Adeno-Associated Virus Genome Interactions Important for Vector Production and Transduction

Abstract

Recombinant adeno-associated virus has emerged as one of the most promising gene therapy delivery vectors. Development of these vectors took advantage of key features of the wild-type adeno-associated virus (AAV), enabled by basic studies of the underlying biology and requirements for transcription, replication, and packaging of the viral genome. Each step in generating and utilizing viral vectors involves numerous molecular interactions that together determine the efficiency of vector production and gene delivery. Once delivered into the cell, interactions with host proteins will determine the fate of the viral genome, and these will impact the intended goal of gene delivery. Here, we provide an overview of known interactions of the AAV genome with viral and cellular proteins involved in its amplification, packaging, and expression. Further appreciation of how the AAV genome interacts with host factors will enhance how this simple virus can be harnessed for an array of vector purposes that benefit human health.

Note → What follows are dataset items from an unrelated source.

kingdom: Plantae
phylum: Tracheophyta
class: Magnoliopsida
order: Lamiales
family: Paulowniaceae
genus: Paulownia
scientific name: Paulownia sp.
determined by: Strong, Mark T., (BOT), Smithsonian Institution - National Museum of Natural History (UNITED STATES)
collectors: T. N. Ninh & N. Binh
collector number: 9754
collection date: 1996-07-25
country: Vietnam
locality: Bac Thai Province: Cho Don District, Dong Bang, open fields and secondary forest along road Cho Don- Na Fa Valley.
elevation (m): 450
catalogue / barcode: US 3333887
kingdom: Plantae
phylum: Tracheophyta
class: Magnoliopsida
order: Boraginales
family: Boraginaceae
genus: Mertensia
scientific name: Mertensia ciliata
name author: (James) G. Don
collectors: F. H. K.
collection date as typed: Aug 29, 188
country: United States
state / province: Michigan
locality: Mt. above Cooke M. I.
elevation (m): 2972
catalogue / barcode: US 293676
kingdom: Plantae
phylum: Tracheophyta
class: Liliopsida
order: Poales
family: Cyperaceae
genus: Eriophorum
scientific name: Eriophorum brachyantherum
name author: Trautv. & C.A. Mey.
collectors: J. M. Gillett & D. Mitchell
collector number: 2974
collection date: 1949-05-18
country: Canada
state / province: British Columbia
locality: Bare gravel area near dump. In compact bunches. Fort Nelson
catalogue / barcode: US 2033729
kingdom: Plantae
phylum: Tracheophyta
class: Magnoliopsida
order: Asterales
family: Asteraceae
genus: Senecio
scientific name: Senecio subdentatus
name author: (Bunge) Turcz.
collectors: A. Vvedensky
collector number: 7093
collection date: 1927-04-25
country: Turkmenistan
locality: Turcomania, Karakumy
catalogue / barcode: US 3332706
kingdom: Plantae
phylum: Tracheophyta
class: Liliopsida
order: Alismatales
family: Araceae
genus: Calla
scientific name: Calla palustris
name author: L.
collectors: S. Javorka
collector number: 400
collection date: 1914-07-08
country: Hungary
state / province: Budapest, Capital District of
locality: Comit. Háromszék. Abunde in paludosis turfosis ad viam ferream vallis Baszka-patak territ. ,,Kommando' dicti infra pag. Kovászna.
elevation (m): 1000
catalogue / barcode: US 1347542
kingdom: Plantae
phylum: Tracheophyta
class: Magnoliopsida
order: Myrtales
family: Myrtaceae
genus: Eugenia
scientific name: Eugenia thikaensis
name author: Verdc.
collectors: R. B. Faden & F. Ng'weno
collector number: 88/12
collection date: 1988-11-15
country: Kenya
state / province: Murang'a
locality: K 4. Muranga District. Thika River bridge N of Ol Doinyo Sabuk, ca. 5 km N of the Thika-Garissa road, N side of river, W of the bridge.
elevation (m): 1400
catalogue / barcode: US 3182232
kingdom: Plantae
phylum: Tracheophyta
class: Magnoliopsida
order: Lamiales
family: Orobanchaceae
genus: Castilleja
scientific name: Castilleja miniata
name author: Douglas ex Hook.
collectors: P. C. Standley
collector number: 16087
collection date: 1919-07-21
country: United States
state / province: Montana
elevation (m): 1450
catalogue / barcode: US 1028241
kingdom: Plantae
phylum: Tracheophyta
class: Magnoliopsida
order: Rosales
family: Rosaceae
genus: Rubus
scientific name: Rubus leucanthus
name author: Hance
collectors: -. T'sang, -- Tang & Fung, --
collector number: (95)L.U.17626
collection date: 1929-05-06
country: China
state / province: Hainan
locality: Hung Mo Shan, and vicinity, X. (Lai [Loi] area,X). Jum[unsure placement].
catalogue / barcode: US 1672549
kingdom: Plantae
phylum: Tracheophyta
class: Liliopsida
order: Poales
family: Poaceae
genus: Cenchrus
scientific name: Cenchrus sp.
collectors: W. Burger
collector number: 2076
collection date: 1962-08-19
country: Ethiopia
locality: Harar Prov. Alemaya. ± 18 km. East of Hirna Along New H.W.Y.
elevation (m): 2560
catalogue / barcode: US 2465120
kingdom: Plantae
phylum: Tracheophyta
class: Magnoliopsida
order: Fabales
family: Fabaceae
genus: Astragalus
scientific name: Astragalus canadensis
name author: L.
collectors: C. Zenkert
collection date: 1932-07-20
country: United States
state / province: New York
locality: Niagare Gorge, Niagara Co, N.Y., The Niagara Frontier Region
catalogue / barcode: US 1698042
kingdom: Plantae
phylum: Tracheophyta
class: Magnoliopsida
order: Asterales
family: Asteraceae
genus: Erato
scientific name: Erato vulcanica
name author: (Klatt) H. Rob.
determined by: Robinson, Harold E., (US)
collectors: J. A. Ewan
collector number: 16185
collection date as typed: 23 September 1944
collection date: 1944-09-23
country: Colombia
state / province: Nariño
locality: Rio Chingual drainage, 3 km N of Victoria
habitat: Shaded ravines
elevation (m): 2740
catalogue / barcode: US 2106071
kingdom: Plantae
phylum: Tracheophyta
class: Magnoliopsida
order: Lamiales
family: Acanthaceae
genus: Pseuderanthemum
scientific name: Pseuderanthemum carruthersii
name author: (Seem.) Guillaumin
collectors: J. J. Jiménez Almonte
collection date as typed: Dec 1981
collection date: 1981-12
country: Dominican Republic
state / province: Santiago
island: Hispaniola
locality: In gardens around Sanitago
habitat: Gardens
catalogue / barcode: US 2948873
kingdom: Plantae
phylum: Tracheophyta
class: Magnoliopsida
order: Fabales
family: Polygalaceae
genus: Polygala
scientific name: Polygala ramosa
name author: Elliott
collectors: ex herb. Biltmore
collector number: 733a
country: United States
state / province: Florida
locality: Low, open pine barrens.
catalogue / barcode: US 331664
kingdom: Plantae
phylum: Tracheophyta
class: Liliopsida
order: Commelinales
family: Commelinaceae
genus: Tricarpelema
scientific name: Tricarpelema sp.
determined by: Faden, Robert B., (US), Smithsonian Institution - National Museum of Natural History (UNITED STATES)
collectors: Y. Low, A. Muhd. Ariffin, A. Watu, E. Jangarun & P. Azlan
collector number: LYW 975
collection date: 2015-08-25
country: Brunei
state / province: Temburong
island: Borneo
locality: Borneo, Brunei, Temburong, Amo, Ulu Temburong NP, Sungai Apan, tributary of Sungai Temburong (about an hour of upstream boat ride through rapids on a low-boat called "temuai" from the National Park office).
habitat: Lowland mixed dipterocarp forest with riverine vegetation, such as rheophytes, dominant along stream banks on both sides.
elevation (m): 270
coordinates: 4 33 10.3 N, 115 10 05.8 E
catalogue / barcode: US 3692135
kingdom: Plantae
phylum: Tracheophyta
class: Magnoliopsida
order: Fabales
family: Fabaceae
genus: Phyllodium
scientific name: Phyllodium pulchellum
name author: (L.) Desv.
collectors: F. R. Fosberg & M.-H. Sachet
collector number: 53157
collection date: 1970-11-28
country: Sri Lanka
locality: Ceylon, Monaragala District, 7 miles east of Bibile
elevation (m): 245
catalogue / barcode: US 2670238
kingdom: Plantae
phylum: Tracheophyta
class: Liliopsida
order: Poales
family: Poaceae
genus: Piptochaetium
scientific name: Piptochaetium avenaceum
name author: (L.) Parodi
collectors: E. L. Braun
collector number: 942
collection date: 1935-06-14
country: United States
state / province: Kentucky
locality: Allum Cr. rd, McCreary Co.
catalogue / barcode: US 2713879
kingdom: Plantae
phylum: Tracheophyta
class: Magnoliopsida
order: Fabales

Keywords: DNA replication; adeno-associated virus; gene therapy; vector genome; vector production; vector transduction.

Figure 1.

The AAV genome and its products. (A) Diagram of the wtAAV genome, illustrating the layout of the rep (orange) and cap (green) genes, viral promoters (p5, p19, p40), polyadenylation signal (pA, gray), and ITR sequences. All elements are drawn to scale. (B) Magnified view of the ITR (boxed region in A), detailing the complementary A/A′ (blue), B/B′ (green), and C/C′ (red) sequences. The D-sequence (brown) is contiguous with the ssDNA genome body. The terminal resolution site (TRS) consists of the cleavage site (black arrow) and the flanking bold bases. (C) The nine known protein products of the AAV genome. Transcripts (gray lines) are aligned with their respective promoters in (A). Boxes labeled with protein names constitute ORFs translated from the rep (orange) and cap (green) genes. +1 indicates these protein products are translated from a +1 nucleotide shifted ORF within the cap gene. The Rep enzymatic domains relevant to interactions with the AAV genome are indicated above. (D) Schematic of an rAAV vector genome, illustrating the maximum cassette size that can be packaged of 5 kb (drawn to scale with A). The CMV promoter (pink) is shown as an example, with the blue bar representing available space for the gene of interest. CMV, cytomegalovirus; ITR, inverted terminal repeat; ORF, open reading frames; pA, polyadenylation signal; rAAV, recombinant adeno-associated virus; RBE, Rep-binding element; ssDNA, single-stranded DNA; TRS, terminal resolution site; wt, wild-type.

Figure 2.

The cellular path of AAV genome fates and interactions. Schematic representation of (A) the wtAAV infection pathway and (B) the decoupling of this pathway in rAAV vector production and transduction. The AAV gene products are denoted in colors corresponding to Fig. 1C. Major steps of the pathway are enumerated in (A) as follows: (1) Entry. (2) Trafficking. (3) Uncoating. (4) Second strand synthesis. (5) Transcriptional activation. (6) Genome replication. (7) Packaging. Diagrams are not to scale and are not exhaustive of the processes involved. For example, transgene expression occurs from monomeric vector genomes in addition to concatemers. (C) Summary of host and helper viral proteins that interact with the AAV genome, arranged by the processes and phases with which they have been identified. Green text indicates factors involved in positive regulation, and red text denotes negative regulators of viral replication or vector transduction. The production phase of this panel employs similar factors as in replication, and thus they were omitted from the production diagram for simplicity; there are no known factors that interact with the AAV genome exclusively in the vector production context. *Factors that interact with the AAV genome in an AdV-dependent manner; ^†factors that bind the AAV genome as part of a complex with the Rep proteins. AdV, adenovirus.